If you want a place to start, read Acts 17:24-26 and then ask God to engineer Jordan Peterson’s life in such a way that he finds the answers to his questions from the people he meets and situations he finds himself in. God is a master architect and a brilliant general.  Looking back on my life, I can clearly see how carefully he led me to know things about him, and then to know him. We just have to ask God to do what he does for Jordan Peterson. Asking is free. It might be a good idea to pray for wisdom for Dr. Peterson, as well.

9 thoughts on “Jordan Peterson tweets an article about the minimal facts approach to the resurrection”

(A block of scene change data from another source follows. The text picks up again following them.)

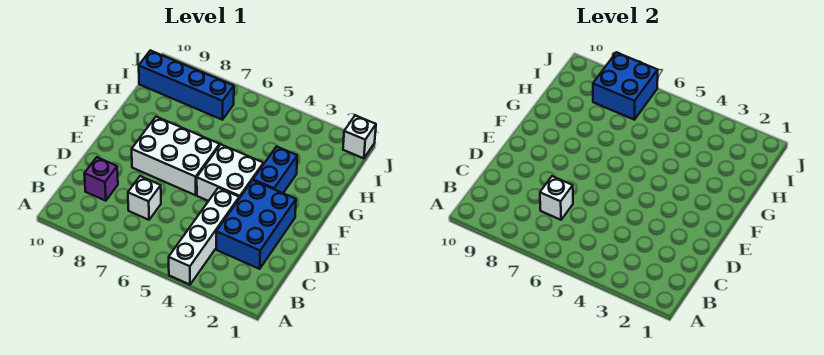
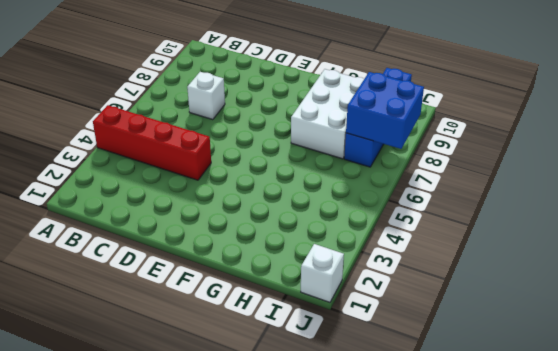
red 1x4 brick [93,105,211,180] -> white 1x4 brick [169,188,239,285]
white 2x3 brick [291,69,364,159] -> white 2x3 brick moved to [132,117,220,195]
none -> blue 2x3 brick [216,180,296,269]
none -> purple 1x1 brick [84,157,118,201]

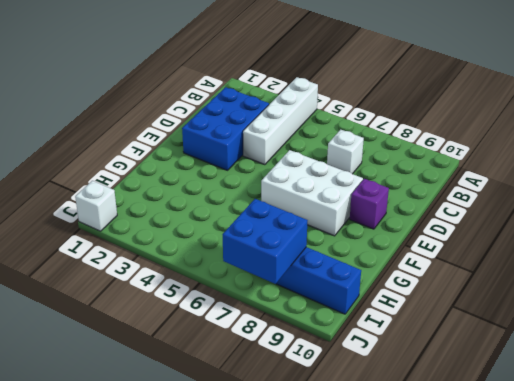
purple 1x1 brick [350,179,389,229] -> purple 1x1 brick moved to [84,157,118,201]
none -> white 2x2 brick [197,145,263,201]
none -> blue 1x2 brick [253,146,297,193]

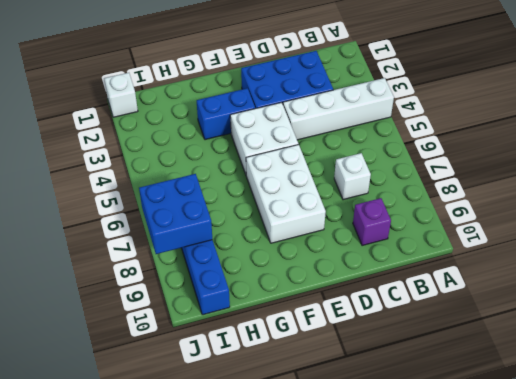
none -> white 1x1 brick [540,176,573,220]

  1. I saw his tweet, and noticed his disclaimer that tweeting something doesn’t necessarily mean that he agrees with it, but thought, how helpful to the Gospel it would be if Peterson came to faith in Christ. I’ve been praying that for Lawrence Krauss off and on for a few years. Let’s put him on the prayer list too. In fact, how about we start a prayer movement for God to bring multiple and specific unbelieving popular figures to himself? 🙂

    Liked by 5 people

    1. Amen, Caroline! I suspect that Dr. Peterson is being spiritually drawn. And has been for some time now. It’s been very interesting following his work. I believe that he will find what he’s ultimately seeking.

      Liked by 1 person

  2. Jordan Peterson is brilliant and has a backbone. He has a series going through the Old Testament from a societal and psychological perspective, noting how brilliant the message and design are (very much worth watching on YouTube, maybe 20 hours long in toto; any single two hour presentation is worth the time).

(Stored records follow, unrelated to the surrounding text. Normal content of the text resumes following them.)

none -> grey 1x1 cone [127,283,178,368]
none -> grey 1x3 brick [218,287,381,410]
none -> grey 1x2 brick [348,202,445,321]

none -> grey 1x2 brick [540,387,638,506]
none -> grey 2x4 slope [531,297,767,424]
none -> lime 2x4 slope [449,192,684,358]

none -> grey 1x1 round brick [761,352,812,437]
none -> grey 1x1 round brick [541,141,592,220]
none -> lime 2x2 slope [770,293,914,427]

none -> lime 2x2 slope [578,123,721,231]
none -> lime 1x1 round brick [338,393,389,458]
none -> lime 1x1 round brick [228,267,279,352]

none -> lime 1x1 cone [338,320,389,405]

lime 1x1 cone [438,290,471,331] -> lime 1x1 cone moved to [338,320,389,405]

    He does so with an evolution bent, so loses it there, but an interesting view on how evolutionists are addressing the issue of morality in societies.

    Liked by 1 person

  3. Jordan Peterson is my favorite non/post Christian. The man clearly cares about people’s well being especially the issues men face in the onslaught of political correctness and so-called toxic masculinity. I’ve watched dozens of his videos on YouTube. I will pray he come to a saving knowledge of Jesus. I also hope he runs for prime minister for Canada against Trudeau. Canada needs a leader like Dr. Peterson.

    Liked by 3 people

    1. I agree, Canada needs a leader like Dr. Peterson. However, I seriously doubt that he would quit what he’s doing now to get tied down into the political rat-race/combat with postmodernist leftists.

      Liked by 2 people

  4. From the Peterson videos I’ve viewed over the past 20+ months and a few media articles on him I get the impression that he is very smart and articulate, thinks on his feet, is primarily a clinical psychologist, a great admirer of Carl Jung, Nietzsche, Dostoyevsky, etc. Peterson is an outspoken defender of objective truth and morality (against postmodernism), personal responsibility, religion (especially archetypes), neo-Darwinian evolution (an unquestioned given), free speech (against SJWs and political correctness), etc. As to his personal worldview he seems to be most heavily influenced by the liberal Christian perspectives of the United Church of Canada, especially its 1960s New Curriculum that he was taught in his youth. That may be the root of his reluctance to embrace clear biblical Christian perspectives on God, the Bible, and Christ, especially Christ’s resurrection. I wish Peterson would engage further with biblical Christian philosopher William Lane Craig with whom Peterson shared in a U of Toronto panel Jan 26, 2018.
    Let’s all pray for him and his millions of followers round our globe.

    Liked by 3 people

  5. Dr. Peterson is a Jungian advocate,so he colors his perception of Christianity with Jung’s occult leanings. I pray that the Holy Spirit open his eyes to the truth and he fully embrace Christianity without the influence of Jung or evolution.